Cette pratique constitue l’un des principaux moyens de redistribution du capital aux actionnaires, aux côtés du versement de dividendes.
Lorsqu’une société rachète ses propres actions, l’impact ne se limite pas au cours de Bourse.
L’un des indicateurs les plus suivis est le bénéfice par action (earnings per share ou EPS). Comme le nombre d’actions en circulation diminue, un même niveau de bénéfices est réparti sur un nombre plus faible de titres.
À bénéfices constants, l’EPS augmente donc mécaniquement.
C’est l’une des raisons pour lesquelles les rachats d’actions sont souvent appréciés par les investisseurs, notamment lorsque les entreprises disposent d’importantes capacités financières.
Le cas d’Apple illustre l’ampleur que peuvent atteindre ces programmes. Selon les chiffres mentionnés, l’entreprise a consacré 693 milliards de dollars au rachat de ses propres actions au cours des dix dernières années.
Les rachats d’actions sont fréquemment interprétés comme un signe de confiance de la part des dirigeants.
Lorsqu’une entreprise estime que son titre est sous-évalué, racheter ses propres actions peut être perçu comme une utilisation attractive de son capital.
Cependant, cette lecture n’est pas la seule possible.
Une entreprise peut également privilégier le retour aux actionnaires lorsqu’elle juge les opportunités d’investissement insuffisamment attractives ou lorsque la visibilité économique est limitée. Dans ce cas, les rachats traduisent davantage une forme de prudence qu’une conviction forte sur les perspectives de croissance.
À eux seuls, les programmes de rachats ne permettent donc pas de conclure aux intentions stratégiques des dirigeants.
Le contexte politique américain ajoute une dimension supplémentaire à cette réflexion.
L’administration Trump affiche une volonté de renforcer l’investissement domestique et la réindustrialisation du pays. Dans le même temps, les débats autour des politiques commerciales et des droits de douane contribuent à alimenter l’incertitude pour certaines entreprises.
Lorsqu’un environnement économique évolue rapidement, les décisions d’investissement de long terme peuvent devenir plus difficiles à planifier.
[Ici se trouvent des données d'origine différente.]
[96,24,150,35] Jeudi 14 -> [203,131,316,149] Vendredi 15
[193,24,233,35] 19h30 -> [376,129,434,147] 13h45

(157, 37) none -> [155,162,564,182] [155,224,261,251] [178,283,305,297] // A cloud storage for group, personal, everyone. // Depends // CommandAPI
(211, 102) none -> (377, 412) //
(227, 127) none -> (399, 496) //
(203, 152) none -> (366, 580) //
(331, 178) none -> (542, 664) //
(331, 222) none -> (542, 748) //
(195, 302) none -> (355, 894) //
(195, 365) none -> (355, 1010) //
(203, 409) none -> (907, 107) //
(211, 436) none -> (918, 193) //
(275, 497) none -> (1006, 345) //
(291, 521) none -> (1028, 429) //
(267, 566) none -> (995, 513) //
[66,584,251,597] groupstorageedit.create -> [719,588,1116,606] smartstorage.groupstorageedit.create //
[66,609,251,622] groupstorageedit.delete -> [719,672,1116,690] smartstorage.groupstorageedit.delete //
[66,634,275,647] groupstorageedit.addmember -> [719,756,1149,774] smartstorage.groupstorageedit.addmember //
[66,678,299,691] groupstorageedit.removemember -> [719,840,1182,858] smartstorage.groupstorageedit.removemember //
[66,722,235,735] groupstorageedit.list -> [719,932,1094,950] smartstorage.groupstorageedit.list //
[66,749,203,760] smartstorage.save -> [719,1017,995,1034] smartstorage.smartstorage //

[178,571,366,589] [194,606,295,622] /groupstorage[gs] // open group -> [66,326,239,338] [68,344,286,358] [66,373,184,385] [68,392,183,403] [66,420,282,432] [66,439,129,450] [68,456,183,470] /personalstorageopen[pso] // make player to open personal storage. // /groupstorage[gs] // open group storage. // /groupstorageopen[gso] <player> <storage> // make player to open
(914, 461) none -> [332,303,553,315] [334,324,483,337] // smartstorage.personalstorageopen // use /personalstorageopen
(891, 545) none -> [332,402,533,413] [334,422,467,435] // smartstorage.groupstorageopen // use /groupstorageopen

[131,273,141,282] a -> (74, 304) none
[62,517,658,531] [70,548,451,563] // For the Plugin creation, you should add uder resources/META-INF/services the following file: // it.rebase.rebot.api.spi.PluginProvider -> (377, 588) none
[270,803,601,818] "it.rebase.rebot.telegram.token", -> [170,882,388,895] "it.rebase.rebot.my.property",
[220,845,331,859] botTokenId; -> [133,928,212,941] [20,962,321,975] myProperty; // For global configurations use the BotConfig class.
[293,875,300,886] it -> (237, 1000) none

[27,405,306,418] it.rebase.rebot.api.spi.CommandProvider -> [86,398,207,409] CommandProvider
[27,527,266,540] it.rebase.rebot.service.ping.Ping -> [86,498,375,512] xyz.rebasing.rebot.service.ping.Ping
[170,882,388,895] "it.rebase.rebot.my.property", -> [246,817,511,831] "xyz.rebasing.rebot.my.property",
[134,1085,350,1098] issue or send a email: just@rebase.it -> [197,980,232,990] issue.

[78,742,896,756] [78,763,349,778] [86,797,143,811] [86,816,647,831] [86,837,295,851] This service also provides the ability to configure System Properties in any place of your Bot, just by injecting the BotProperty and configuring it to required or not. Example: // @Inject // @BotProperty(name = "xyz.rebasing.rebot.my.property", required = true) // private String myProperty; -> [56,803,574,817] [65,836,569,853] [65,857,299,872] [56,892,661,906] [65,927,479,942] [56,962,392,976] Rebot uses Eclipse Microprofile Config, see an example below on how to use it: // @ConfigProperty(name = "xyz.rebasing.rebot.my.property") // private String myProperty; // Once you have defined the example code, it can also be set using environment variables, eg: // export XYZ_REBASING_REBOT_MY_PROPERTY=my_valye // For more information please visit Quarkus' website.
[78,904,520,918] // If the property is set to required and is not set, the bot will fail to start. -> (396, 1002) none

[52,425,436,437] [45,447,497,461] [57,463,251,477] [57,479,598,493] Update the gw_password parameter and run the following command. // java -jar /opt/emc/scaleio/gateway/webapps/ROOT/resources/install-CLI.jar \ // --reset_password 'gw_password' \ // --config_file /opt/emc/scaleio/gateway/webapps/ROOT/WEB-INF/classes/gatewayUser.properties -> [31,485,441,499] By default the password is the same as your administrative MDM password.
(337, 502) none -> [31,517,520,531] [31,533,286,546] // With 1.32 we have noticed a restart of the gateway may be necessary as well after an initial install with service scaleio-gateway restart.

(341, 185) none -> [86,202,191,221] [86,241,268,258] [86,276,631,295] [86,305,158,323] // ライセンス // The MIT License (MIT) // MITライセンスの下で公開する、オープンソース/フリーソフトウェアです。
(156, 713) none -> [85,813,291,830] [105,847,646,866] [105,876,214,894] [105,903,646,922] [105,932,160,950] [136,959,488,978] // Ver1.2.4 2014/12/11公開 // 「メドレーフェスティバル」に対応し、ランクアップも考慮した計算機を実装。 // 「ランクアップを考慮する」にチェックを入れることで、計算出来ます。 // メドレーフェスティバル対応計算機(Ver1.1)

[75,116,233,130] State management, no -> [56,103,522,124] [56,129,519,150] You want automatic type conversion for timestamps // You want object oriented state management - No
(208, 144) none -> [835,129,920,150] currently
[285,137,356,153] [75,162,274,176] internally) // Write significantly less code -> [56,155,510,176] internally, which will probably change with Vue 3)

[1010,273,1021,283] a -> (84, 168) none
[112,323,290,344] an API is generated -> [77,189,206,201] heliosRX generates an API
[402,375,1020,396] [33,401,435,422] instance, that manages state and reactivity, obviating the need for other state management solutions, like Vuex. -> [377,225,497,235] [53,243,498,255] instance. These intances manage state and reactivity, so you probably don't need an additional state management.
Dans ce contexte, certaines sociétés peuvent préférer conserver une certaine flexibilité financière ou privilégier des mécanismes de redistribution du capital.
Cette dynamique ne signifie pas nécessairement un abandon de l’investissement productif, mais elle illustre les arbitrages auxquels sont confrontées les entreprises.
La politique monétaire constitue un autre élément du contexte actuel.
La Réserve fédérale américaine a maintenu ses taux directeurs inchangés et continue d’adopter une approche prudente face aux risques pesant sur la croissance et l’inflation.
Jerome Powell a indiqué que la banque centrale considérait sa position actuelle comme adaptée dans l’attente de davantage de visibilité.
Dans un tel environnement, les entreprises peuvent être tentées de privilégier les décisions dont les effets sont immédiats et mesurables, comme les rachats d’actions, plutôt que des projets d’investissement dont les retombées s’inscrivent sur plusieurs années.
Les montants records observés aujourd’hui peuvent ainsi être interprétés de deux manières : comme un signe de confiance dans la solidité financière des entreprises ou comme le reflet d’un contexte où l’incertitude complique les décisions d’investissement à long terme.